A growing body of evidence suggests that factors other than aging can result in a predisposition to CH and may be responsible for the wide variability in clonal dynamics across CH-positive people. Among genetically predisposing factors, the most notable involve the TERT loci and TET2 variants6. Toxic exposures such as chemotherapy or radiotherapy are highly specific for mutations in PPM1D, TP53 and CHEK2, and smoking is specifically associated with mutations in ASXL17. Inflammation has been shown to strongly affect TET2 clonal dynamics via increased IL-6 production8 and to strongly affect DNMT3A clones via an immune response mediated by the cytokine IFN-γ9. Immune attack, as occurs in aplastic anemia, is associated with mutations in BCOR and BCORL1, suggestive of a role of autoimmunity in clonal selection10. Metabolic factors also contribute to a predisposition to CH, as demonstrated by the association of hyperglycemia and insulin resistance with mutations in TET211, and atherosclerosis has been shown to promote HSPC division and accelerate clonal evolution12.

Common to most of the factors mentioned above is some form of chronic inflammatory dysregulation, which can be age related and of infectious, autoimmune or metabolic origin. Chronic inflammation has been shown to exhaust the native HSPC pool as a result of excessive differentiation, depleting its self-renewal capacity. CH-mutant HSPCs, on the other hand, demonstrate defective differentiation and enhanced self-renewal under the influence of certain pro-inflammatory cytokines and chemokines. Thus, repeated or sustained exposure to inflammatory stimuli might leave them at a competitive advantage. The studies presented in this issue2,3 describe the role of CH as both a driver of inflammation (primary CH) and its consequence (secondary CH). This could be conceptualized chronologically as follows: low-grade inflammation initially promotes clonal expansion of certain mutant HSPCs that, as the clone size increases, further promotes inflammation in a vicious circle that ultimately compromises organ function.

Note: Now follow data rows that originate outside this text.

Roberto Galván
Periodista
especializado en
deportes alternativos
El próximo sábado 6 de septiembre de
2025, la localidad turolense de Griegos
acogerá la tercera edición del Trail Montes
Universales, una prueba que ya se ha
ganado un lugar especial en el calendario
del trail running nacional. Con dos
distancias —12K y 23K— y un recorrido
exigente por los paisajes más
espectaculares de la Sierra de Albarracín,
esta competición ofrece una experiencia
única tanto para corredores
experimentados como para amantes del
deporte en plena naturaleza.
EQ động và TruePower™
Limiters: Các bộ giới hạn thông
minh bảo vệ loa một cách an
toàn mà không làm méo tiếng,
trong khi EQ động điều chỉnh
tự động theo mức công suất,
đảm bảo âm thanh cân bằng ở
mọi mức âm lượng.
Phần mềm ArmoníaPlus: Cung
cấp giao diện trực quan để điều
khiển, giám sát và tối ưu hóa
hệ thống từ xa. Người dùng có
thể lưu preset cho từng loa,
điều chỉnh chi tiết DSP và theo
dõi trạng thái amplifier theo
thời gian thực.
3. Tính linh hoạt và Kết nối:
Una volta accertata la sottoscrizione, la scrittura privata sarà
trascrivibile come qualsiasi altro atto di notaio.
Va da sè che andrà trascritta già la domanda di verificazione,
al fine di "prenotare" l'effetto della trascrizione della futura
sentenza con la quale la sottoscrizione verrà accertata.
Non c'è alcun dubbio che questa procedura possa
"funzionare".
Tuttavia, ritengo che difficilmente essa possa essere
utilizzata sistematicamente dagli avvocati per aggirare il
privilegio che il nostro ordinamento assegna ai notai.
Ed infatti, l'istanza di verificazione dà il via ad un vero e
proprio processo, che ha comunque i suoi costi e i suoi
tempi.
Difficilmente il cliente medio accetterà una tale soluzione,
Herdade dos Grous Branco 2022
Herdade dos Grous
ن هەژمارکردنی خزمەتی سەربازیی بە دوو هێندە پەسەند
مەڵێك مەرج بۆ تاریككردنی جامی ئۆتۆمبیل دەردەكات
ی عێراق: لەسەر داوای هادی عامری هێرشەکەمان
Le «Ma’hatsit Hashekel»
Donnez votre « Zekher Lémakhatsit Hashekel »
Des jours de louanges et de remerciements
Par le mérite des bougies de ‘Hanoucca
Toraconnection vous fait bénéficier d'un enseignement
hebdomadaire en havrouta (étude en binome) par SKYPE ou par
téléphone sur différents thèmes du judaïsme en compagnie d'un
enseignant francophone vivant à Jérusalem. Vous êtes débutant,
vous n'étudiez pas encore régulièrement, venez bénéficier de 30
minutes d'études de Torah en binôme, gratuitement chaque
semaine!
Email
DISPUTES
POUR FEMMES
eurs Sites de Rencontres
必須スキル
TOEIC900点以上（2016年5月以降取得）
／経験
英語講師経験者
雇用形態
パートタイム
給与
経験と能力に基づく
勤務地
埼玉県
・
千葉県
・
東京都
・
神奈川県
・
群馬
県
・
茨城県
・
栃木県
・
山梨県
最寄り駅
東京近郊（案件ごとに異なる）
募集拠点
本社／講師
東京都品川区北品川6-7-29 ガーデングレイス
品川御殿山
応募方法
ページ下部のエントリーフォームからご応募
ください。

Of note, CH can also be virtuous in nature. Studies have demonstrated its potentially beneficial effects in the context of bone marrow transplantation, through its association with chronic graft-versus-host disease and decreased risk of relapse13. Patients with aplastic anemia frequently develop CH characterized by mutations in BCOR and BCORL1; these patients’ favorable outcome suggests that these mutations confer some fitness advantage to the clone, allowing it to evade immune attack by autoreactive T cells10. These adaptation mechanisms of the marrow, beneficial to the organism’s fitness at some early point in time, yet carrying detrimental consequences on its fitness later on, are reminiscent of the ‘antagonistic pleiotropy’ theory of aging. Despite vast improvements in the understanding of CH, important questions remain unanswered. Further work is needed for full elucidation of the role of CH as both product and perpetrator of inflammation, as well as the specific contexts in which these may be harmful or beneficial.